▶ _MATERIAL TO PROCESS_:
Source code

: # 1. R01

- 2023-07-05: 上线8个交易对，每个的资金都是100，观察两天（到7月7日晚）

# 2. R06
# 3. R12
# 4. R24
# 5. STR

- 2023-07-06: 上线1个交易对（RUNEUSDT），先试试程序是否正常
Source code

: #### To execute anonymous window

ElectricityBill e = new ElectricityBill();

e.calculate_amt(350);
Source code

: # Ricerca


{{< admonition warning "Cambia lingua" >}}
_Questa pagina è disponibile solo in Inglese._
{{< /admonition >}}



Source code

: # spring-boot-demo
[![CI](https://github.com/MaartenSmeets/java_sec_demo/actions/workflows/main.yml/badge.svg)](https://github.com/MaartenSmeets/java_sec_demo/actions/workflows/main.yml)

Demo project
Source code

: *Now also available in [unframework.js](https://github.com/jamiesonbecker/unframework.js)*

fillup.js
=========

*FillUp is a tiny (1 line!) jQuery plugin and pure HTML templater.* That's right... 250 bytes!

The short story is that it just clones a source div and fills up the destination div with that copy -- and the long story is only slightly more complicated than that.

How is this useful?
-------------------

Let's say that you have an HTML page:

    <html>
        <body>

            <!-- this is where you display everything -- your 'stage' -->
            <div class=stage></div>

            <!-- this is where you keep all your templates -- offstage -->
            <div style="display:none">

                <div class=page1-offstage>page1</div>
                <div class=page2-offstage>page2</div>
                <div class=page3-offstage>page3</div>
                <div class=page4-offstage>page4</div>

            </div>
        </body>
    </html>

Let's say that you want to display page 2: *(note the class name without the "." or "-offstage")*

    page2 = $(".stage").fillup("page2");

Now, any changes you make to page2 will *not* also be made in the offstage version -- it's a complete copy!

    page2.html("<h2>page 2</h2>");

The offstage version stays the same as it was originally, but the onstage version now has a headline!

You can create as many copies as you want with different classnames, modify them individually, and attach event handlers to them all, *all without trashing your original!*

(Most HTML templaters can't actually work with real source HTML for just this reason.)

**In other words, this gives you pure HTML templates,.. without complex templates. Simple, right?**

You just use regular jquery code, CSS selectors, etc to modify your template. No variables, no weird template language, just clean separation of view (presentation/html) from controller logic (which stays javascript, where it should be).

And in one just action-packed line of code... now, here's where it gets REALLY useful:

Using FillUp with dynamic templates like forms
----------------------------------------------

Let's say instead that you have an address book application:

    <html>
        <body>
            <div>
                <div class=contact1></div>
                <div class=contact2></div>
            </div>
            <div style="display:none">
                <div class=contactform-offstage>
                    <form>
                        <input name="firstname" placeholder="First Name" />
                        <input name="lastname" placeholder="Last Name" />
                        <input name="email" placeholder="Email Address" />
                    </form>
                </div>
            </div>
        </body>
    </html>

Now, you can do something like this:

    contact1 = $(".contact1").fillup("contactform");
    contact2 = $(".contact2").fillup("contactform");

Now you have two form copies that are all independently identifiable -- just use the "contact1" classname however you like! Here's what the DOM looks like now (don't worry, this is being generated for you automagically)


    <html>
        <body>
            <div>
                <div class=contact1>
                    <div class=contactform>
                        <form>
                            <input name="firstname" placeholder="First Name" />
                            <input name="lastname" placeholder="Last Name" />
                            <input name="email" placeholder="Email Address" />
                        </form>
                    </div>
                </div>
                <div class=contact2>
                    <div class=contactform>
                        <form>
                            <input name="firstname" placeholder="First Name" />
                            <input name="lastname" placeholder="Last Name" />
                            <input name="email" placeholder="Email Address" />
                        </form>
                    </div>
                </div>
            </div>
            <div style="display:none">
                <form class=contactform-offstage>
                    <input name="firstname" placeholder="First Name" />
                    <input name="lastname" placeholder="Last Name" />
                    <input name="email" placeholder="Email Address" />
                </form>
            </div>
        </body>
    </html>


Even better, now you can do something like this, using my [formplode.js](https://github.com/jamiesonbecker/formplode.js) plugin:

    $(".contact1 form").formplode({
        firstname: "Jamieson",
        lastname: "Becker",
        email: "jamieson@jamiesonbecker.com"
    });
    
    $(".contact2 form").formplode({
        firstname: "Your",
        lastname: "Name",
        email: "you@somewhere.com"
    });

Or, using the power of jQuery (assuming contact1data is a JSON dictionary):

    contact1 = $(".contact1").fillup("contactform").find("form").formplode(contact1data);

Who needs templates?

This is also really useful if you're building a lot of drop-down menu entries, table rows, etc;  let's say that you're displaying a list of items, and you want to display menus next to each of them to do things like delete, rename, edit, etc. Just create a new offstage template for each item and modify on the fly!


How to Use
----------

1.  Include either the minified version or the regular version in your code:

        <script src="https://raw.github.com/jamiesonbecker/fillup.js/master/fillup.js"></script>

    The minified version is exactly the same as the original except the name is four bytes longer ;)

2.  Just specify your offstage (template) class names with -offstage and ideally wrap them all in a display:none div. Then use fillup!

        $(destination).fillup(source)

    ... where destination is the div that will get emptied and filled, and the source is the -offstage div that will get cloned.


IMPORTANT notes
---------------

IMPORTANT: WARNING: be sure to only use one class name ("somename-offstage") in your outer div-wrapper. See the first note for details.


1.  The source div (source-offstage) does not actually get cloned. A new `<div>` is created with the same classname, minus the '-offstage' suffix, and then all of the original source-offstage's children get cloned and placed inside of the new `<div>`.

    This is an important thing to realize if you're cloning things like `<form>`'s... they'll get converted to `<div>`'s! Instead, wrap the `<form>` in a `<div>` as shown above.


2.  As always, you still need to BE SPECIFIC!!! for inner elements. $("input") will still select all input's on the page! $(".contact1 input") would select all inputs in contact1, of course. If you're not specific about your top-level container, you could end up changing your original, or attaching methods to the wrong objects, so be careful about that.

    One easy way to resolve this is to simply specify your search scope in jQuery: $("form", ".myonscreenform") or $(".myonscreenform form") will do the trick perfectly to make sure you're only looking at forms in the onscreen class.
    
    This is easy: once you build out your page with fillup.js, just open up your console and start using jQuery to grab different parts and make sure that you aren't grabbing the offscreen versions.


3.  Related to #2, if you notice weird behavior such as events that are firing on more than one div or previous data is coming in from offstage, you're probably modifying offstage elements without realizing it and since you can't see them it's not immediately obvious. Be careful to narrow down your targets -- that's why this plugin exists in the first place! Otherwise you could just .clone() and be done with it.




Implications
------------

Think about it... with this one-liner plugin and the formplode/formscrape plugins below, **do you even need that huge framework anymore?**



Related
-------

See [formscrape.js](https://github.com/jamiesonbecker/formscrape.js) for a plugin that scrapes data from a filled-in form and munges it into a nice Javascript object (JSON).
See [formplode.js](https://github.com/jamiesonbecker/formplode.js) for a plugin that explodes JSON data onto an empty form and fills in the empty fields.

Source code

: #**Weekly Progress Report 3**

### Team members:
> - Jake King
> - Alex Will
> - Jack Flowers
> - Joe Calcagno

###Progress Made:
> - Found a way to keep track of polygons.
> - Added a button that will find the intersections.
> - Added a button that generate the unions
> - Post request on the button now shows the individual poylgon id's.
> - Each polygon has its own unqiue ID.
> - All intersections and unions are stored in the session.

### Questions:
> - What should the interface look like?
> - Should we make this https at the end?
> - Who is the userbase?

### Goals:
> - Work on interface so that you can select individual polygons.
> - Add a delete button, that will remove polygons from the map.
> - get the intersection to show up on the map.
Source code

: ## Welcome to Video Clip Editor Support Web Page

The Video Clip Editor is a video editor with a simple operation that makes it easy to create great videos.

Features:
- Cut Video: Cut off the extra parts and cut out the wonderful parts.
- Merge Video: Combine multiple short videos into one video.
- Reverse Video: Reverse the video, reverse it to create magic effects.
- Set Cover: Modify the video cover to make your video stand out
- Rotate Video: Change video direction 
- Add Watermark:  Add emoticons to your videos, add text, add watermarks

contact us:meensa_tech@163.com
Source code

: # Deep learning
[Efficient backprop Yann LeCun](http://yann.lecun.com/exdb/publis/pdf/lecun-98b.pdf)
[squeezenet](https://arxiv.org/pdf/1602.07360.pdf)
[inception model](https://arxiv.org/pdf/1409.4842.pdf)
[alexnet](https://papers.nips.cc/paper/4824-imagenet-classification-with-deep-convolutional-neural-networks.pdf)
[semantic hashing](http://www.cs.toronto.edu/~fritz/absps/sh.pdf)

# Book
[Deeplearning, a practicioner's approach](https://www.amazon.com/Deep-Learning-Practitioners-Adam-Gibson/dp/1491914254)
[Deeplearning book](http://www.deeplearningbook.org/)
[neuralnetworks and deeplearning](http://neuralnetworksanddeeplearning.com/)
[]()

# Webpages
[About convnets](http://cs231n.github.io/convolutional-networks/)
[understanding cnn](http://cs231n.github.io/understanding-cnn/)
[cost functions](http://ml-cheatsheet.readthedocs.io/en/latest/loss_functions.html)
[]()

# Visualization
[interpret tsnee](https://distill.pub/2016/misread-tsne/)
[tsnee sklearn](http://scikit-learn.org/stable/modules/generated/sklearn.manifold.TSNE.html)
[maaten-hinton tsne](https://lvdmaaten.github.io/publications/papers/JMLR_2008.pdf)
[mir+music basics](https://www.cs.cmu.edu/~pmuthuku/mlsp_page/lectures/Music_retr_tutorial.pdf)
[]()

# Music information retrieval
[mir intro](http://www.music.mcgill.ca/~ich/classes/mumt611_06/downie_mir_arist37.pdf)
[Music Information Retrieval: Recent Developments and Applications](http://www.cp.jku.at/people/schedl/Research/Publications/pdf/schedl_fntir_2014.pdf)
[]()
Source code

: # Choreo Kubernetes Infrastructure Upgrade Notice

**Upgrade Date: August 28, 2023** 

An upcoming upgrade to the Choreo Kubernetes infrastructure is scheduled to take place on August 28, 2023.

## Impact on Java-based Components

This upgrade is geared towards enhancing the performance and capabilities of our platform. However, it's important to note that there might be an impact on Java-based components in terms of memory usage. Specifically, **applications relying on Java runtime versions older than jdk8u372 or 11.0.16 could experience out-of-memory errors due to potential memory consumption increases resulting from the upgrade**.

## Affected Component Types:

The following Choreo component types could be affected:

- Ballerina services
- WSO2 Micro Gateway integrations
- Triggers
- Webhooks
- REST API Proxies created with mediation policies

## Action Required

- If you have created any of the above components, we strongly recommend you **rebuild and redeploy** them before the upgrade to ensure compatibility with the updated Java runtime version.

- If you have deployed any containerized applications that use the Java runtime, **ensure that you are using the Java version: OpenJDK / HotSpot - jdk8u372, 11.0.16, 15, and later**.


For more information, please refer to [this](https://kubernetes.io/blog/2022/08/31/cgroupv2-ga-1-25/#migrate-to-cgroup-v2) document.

▶ _WHAT TO PRODUCE_: How many lines in the rows above contain the string "videos"? Reply with the number alone.

▶ _TASK SOLUTION_: 3